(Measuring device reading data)
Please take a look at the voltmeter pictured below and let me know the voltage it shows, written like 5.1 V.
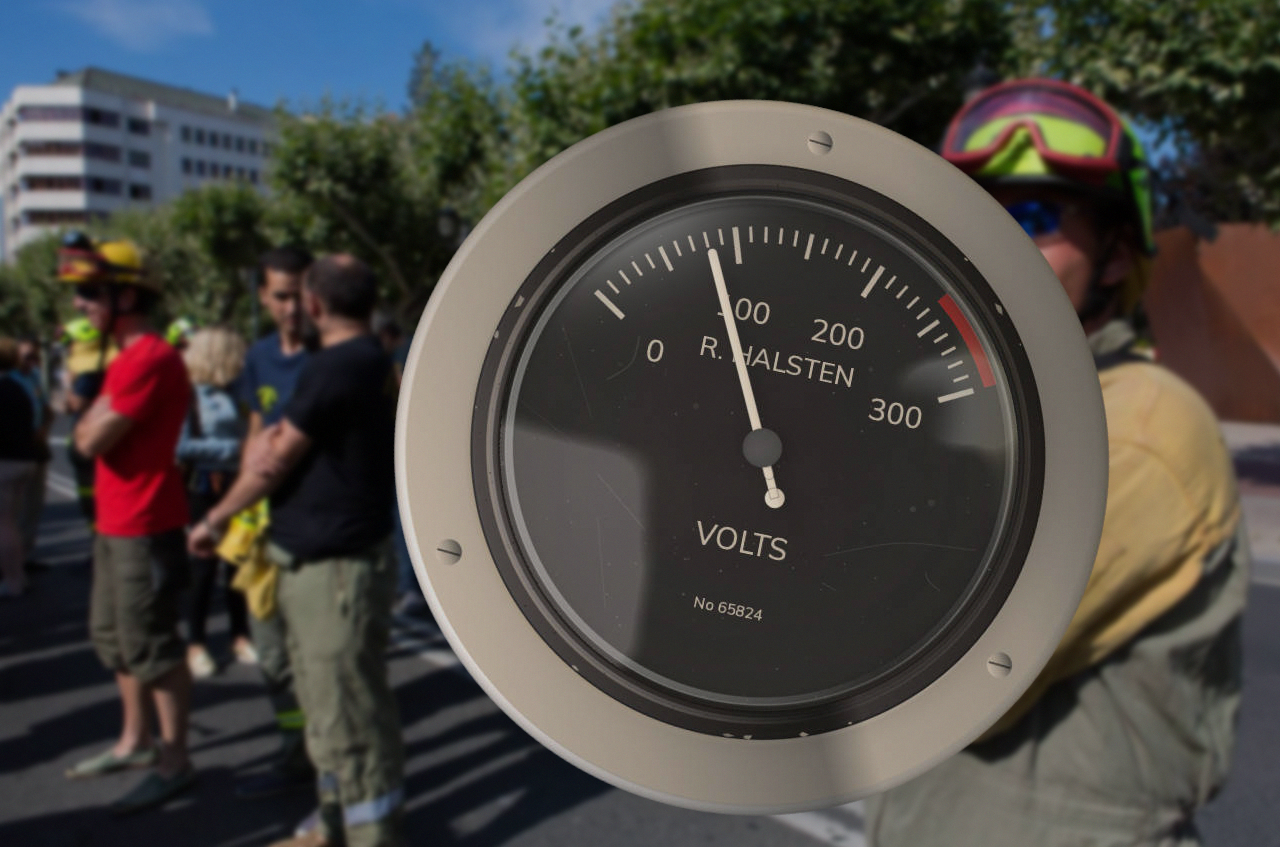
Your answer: 80 V
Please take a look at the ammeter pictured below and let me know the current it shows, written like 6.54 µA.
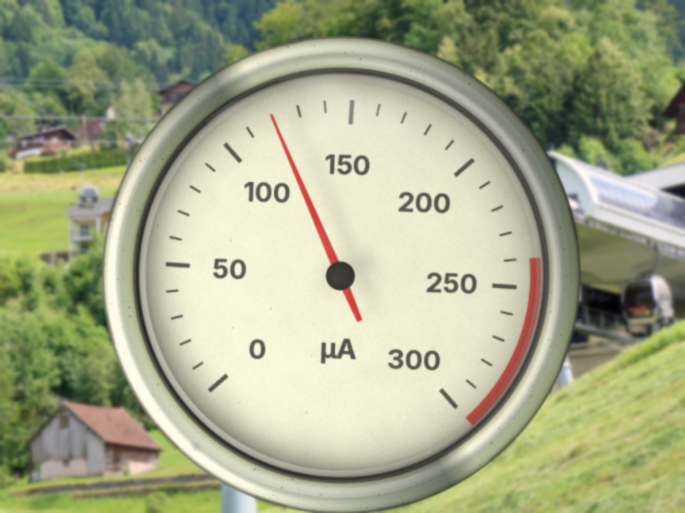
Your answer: 120 µA
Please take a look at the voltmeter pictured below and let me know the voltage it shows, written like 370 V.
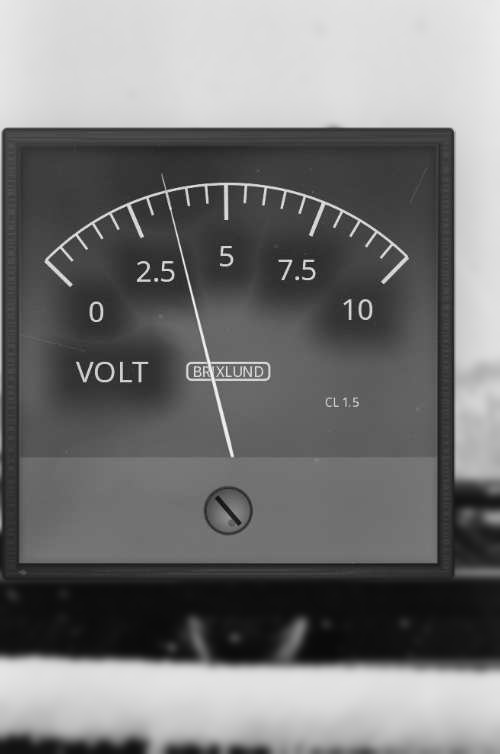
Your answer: 3.5 V
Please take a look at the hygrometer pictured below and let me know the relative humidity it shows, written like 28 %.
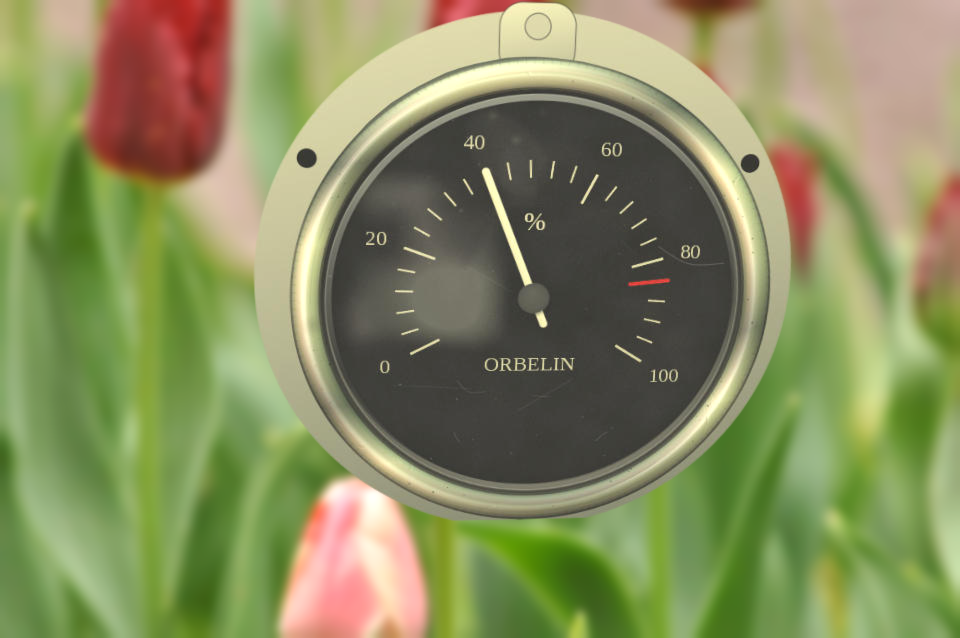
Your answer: 40 %
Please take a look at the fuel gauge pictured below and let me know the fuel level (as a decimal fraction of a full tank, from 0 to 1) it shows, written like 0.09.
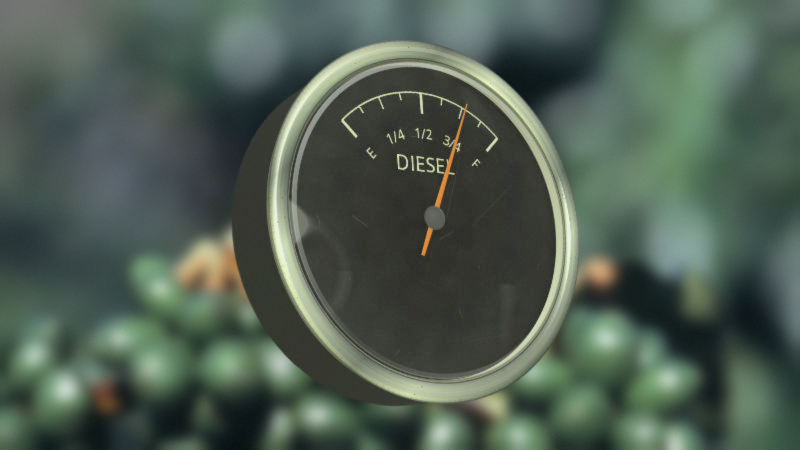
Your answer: 0.75
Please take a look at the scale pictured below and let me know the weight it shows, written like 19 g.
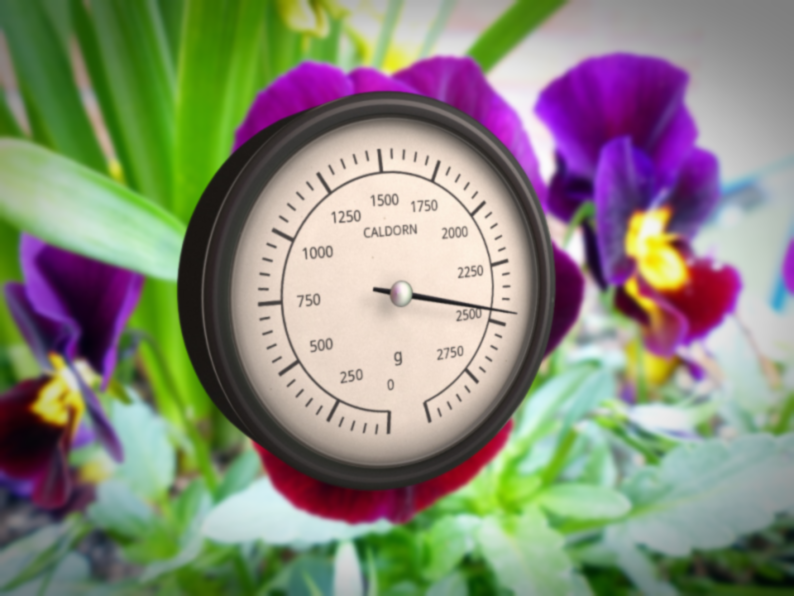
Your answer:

# Required action:
Could you give back every record above verbatim, leaving the pictures out?

# Answer space:
Please take a look at the voltmeter pictured below and let me know the voltage it shows, written like 5.1 V.
Your answer: 80 V
Please take a look at the ammeter pictured below and let me know the current it shows, written like 6.54 µA.
Your answer: 120 µA
Please take a look at the voltmeter pictured below and let me know the voltage it shows, written like 370 V.
Your answer: 3.5 V
Please take a look at the hygrometer pictured below and let me know the relative humidity it shows, written like 28 %.
Your answer: 40 %
Please take a look at the fuel gauge pictured below and let me know the fuel level (as a decimal fraction of a full tank, from 0 to 1) it shows, written like 0.09.
Your answer: 0.75
Please take a look at the scale pictured below and let me know the weight it shows, written like 19 g.
Your answer:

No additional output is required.